### Dataset records
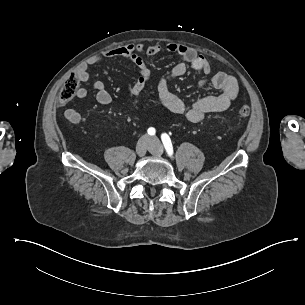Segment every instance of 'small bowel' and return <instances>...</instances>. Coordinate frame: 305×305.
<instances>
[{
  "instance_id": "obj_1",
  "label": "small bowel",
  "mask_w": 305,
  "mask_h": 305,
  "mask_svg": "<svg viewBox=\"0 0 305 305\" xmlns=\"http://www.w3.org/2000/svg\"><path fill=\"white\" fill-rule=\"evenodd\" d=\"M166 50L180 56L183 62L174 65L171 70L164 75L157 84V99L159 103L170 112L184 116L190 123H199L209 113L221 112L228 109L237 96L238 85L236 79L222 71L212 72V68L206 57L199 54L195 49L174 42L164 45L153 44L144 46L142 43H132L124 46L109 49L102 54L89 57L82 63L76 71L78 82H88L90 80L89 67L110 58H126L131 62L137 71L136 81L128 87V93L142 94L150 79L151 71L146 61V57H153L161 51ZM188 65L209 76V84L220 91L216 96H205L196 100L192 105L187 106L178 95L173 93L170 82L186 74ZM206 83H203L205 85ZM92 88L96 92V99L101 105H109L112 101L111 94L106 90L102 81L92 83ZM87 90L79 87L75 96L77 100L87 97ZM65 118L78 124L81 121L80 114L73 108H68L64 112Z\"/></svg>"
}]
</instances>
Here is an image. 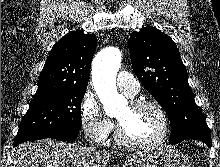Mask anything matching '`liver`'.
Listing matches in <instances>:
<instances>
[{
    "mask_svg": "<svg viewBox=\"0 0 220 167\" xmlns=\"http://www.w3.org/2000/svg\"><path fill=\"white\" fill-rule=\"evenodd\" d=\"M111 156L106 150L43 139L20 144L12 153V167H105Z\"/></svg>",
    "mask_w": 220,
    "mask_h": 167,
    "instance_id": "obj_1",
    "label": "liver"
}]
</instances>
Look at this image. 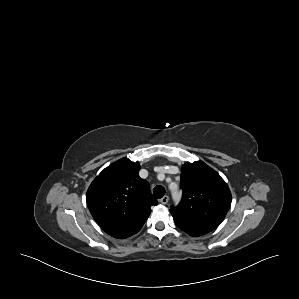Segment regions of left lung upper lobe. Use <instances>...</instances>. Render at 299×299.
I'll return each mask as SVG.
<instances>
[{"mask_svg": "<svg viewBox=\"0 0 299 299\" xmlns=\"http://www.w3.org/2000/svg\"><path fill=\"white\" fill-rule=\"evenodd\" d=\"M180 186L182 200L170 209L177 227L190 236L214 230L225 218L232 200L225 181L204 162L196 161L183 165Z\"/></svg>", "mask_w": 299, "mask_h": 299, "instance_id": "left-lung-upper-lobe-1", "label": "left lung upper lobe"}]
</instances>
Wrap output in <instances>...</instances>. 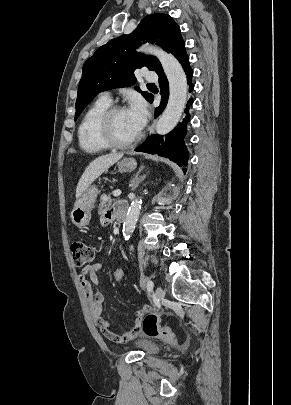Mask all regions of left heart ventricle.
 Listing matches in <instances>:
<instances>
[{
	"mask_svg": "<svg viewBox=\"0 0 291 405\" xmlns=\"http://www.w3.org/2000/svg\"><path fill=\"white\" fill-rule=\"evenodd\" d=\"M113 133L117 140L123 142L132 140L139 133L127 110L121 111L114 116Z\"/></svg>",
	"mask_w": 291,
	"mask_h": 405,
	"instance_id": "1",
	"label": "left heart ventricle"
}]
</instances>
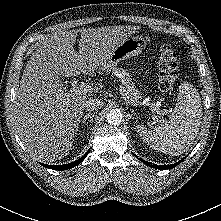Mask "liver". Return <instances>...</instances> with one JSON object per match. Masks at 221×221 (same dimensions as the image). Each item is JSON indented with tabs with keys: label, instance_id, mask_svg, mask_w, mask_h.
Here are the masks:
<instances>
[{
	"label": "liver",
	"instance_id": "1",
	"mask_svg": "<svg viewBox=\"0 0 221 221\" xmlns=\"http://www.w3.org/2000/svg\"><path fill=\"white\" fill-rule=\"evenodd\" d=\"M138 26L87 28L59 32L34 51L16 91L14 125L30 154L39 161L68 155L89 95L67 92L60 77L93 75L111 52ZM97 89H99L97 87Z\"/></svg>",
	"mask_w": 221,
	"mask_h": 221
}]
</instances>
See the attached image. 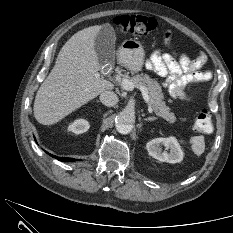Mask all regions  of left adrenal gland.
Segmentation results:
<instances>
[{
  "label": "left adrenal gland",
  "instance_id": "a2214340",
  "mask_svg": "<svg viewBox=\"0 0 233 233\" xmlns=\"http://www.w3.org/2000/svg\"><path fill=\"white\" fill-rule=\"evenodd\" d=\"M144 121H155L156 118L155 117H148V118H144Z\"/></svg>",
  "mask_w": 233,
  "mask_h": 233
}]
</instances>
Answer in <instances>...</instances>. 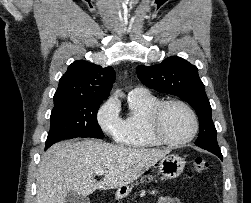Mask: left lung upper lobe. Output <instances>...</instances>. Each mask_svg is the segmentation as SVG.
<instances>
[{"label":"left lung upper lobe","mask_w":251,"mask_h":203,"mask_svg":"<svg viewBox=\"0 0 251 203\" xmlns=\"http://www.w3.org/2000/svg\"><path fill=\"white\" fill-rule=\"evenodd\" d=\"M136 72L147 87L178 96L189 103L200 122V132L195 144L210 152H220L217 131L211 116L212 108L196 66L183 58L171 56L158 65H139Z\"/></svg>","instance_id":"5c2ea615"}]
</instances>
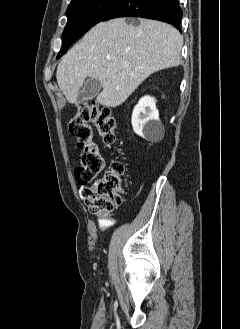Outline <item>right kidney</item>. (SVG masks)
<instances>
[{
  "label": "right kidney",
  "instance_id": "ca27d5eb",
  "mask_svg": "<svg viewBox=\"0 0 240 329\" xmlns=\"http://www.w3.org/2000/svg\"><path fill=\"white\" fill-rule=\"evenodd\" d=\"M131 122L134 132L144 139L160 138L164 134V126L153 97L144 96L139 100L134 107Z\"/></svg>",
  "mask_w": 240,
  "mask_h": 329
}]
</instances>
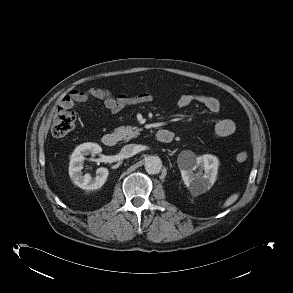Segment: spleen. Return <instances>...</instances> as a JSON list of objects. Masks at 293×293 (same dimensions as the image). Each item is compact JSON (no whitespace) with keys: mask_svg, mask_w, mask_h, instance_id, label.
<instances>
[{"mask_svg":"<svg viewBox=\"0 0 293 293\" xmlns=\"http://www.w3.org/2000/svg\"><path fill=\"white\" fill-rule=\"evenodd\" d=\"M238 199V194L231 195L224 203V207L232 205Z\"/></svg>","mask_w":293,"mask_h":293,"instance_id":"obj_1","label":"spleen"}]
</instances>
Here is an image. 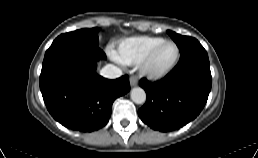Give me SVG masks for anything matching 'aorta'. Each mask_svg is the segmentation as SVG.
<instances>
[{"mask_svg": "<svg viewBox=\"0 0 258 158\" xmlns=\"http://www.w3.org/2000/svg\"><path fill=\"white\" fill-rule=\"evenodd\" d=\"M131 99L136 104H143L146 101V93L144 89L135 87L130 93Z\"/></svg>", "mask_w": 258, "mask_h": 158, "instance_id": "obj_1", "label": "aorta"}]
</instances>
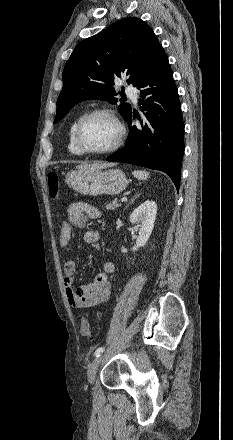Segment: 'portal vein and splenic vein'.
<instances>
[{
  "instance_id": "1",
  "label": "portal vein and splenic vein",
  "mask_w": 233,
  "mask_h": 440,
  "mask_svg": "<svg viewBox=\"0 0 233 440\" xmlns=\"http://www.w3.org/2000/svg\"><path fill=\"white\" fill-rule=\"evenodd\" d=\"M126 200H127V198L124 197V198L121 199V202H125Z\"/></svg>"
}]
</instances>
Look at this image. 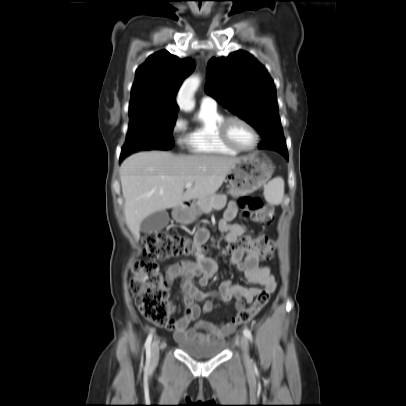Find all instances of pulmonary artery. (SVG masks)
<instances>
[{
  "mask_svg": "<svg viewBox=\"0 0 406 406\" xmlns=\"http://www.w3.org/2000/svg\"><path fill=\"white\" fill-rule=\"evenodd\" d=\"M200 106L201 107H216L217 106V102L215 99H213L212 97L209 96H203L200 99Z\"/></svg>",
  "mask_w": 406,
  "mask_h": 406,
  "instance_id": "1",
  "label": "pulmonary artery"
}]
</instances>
######
### Dataset records
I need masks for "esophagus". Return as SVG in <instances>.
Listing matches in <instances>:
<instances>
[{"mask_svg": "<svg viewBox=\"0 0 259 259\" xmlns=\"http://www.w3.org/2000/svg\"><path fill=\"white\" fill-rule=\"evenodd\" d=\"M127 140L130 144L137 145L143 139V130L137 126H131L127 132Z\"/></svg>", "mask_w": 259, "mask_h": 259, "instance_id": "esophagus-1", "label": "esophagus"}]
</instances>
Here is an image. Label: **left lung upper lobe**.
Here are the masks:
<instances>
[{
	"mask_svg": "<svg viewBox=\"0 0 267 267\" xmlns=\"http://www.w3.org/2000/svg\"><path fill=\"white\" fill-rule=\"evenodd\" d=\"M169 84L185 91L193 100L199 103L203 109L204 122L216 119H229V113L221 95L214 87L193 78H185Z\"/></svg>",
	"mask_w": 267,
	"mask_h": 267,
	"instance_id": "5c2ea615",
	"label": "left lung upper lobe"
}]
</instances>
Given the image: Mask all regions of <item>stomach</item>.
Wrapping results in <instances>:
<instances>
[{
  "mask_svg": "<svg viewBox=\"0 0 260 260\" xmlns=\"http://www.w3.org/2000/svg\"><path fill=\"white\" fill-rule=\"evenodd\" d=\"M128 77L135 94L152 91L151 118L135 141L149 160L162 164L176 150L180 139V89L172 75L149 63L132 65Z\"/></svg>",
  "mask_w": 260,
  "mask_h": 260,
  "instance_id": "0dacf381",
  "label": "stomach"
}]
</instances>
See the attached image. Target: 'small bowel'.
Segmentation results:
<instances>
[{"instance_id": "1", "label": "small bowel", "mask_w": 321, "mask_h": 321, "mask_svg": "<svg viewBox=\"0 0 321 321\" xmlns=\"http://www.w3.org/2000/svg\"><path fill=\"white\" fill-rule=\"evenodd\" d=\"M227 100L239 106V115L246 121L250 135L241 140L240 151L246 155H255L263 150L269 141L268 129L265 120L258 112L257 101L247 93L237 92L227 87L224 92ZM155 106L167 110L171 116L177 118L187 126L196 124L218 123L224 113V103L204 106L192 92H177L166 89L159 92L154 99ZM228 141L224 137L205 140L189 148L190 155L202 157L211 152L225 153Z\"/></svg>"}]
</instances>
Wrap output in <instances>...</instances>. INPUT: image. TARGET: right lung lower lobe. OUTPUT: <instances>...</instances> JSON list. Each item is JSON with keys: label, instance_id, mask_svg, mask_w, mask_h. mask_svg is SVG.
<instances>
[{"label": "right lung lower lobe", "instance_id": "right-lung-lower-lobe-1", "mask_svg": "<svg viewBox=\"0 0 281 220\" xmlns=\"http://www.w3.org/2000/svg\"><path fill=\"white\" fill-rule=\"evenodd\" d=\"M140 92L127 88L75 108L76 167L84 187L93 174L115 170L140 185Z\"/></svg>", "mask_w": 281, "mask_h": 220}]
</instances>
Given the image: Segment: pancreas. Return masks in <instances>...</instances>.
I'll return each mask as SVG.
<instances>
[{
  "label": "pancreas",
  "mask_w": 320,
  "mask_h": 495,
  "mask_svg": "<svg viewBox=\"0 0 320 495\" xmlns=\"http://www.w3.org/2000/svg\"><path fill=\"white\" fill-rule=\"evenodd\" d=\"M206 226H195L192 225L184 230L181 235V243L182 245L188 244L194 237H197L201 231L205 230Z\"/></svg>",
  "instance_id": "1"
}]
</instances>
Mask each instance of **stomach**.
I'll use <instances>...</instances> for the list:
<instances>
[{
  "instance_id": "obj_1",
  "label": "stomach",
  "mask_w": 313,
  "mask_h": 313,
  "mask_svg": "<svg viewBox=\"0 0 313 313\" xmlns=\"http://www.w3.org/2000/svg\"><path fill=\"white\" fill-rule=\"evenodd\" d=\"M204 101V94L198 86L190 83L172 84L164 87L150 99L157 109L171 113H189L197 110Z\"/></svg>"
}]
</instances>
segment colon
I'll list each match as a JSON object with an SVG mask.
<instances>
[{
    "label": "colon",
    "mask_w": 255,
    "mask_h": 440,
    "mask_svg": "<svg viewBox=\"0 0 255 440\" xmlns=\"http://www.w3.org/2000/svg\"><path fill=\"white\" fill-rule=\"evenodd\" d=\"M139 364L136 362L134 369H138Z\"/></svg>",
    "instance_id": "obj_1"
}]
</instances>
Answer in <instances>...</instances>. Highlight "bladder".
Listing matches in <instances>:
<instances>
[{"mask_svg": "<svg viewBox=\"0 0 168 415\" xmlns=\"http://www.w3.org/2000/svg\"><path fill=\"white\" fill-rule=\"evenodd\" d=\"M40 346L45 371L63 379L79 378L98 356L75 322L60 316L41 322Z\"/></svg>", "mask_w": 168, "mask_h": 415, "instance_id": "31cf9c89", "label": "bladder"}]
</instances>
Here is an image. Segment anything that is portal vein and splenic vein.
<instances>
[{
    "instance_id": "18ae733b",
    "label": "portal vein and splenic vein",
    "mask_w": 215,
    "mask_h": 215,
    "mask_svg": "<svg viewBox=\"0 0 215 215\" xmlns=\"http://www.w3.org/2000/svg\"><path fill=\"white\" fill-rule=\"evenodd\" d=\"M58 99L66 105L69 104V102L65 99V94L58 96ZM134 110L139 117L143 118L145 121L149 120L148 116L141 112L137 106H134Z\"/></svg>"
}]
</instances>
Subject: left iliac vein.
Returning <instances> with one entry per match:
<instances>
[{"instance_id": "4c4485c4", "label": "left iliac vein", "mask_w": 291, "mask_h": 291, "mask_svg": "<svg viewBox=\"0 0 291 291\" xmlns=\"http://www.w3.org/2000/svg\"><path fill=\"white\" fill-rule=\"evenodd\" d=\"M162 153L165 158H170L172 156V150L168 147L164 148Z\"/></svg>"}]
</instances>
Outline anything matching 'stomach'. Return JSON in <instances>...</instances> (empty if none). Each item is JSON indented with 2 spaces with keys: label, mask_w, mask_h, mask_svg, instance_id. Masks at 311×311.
######
### Dataset records
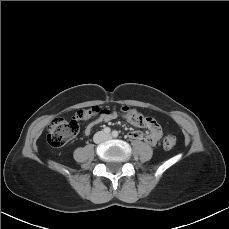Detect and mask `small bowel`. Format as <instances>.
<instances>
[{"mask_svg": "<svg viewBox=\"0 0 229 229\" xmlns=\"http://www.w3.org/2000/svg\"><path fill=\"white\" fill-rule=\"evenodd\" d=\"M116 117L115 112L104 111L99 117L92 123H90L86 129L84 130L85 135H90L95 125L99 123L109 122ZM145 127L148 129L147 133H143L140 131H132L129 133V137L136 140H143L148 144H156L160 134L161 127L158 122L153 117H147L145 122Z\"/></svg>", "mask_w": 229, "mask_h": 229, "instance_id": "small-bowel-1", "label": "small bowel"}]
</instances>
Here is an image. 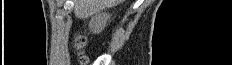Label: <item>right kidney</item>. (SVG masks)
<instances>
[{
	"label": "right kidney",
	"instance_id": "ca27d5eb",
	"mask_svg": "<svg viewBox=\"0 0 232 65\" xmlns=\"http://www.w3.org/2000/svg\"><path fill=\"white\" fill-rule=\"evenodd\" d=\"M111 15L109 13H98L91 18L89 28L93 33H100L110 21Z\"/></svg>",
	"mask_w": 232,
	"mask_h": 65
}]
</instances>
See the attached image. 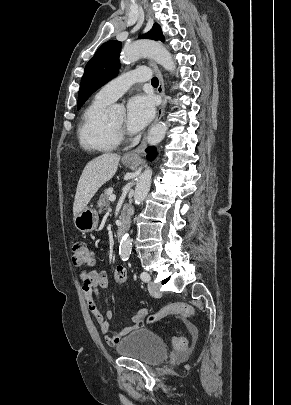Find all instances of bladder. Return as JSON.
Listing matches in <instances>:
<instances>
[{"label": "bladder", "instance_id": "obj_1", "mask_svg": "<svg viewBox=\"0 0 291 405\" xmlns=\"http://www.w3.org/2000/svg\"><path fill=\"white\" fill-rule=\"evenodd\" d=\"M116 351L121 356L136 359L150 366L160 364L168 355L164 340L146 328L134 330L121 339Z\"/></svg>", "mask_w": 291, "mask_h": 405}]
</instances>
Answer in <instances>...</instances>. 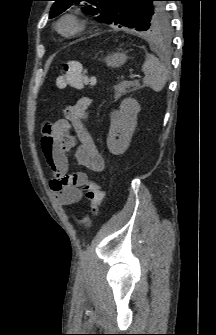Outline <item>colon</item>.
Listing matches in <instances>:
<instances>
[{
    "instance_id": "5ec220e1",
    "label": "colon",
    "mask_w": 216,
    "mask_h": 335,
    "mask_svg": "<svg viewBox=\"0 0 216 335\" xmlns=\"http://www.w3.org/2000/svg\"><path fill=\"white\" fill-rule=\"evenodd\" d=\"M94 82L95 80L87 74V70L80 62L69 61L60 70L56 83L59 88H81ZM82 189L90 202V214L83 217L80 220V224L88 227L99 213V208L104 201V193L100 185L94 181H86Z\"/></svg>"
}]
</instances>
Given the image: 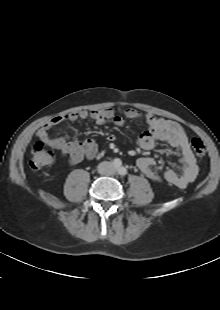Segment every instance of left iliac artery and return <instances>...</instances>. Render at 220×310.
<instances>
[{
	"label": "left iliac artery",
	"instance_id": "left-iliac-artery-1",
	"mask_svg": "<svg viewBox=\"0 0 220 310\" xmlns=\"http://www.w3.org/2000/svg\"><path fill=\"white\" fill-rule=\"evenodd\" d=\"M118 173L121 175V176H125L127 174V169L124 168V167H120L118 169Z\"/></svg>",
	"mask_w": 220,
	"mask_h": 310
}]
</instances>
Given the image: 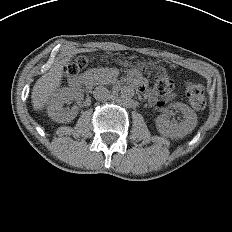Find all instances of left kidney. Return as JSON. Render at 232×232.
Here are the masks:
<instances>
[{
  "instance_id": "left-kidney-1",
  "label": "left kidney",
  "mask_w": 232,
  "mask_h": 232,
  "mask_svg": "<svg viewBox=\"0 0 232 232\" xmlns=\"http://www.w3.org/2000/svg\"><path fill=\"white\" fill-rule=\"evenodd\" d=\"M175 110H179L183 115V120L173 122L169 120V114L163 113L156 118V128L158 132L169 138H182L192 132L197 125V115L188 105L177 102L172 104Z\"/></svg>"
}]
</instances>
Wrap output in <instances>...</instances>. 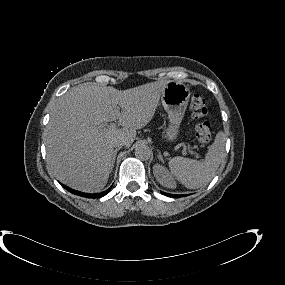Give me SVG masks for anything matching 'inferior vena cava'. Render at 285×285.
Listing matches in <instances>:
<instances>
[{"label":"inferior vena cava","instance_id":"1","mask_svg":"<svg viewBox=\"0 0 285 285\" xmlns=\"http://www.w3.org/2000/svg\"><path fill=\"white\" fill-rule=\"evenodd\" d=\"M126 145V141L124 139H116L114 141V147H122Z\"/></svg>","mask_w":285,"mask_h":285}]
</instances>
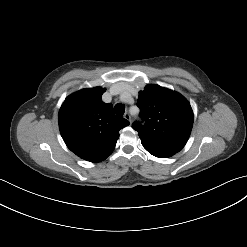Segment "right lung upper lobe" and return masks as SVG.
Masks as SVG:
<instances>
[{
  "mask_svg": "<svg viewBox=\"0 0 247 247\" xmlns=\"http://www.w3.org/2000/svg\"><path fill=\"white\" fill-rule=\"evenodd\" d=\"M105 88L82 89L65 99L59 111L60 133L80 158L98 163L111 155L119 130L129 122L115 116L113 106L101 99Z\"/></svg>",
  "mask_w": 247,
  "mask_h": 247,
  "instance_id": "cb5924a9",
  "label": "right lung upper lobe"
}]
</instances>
######
Your goal
Extract the lines of the records from the line containing "Answer in <instances>...</instances>. Highlight" through the line containing "Outline anything matching", both included, and reproduce them verbatim.

Response to this exercise
Answer in <instances>...</instances>. Highlight "bladder".
Listing matches in <instances>:
<instances>
[{"mask_svg": "<svg viewBox=\"0 0 168 415\" xmlns=\"http://www.w3.org/2000/svg\"><path fill=\"white\" fill-rule=\"evenodd\" d=\"M40 346L45 371L63 379L79 378L98 356L75 322L60 316L41 322Z\"/></svg>", "mask_w": 168, "mask_h": 415, "instance_id": "31cf9c89", "label": "bladder"}]
</instances>
Here is an image. Segment anything that is portal vein and splenic vein.
<instances>
[{
    "instance_id": "18ae733b",
    "label": "portal vein and splenic vein",
    "mask_w": 215,
    "mask_h": 215,
    "mask_svg": "<svg viewBox=\"0 0 215 215\" xmlns=\"http://www.w3.org/2000/svg\"><path fill=\"white\" fill-rule=\"evenodd\" d=\"M58 99L66 105L69 104V102L65 99V94L58 96ZM134 110L139 117L143 118L145 121L149 120L148 116L141 112L137 106H134Z\"/></svg>"
}]
</instances>
Subject: left iliac vein.
Returning <instances> with one entry per match:
<instances>
[{"instance_id": "4c4485c4", "label": "left iliac vein", "mask_w": 291, "mask_h": 291, "mask_svg": "<svg viewBox=\"0 0 291 291\" xmlns=\"http://www.w3.org/2000/svg\"><path fill=\"white\" fill-rule=\"evenodd\" d=\"M162 153L165 158H170L172 156V150L168 147L164 148Z\"/></svg>"}]
</instances>
Outline anything matching 'stomach'. Return JSON in <instances>...</instances> (empty if none). Each item is JSON indented with 2 spaces with keys: label, mask_w, mask_h, mask_svg, instance_id. Masks at 311×311.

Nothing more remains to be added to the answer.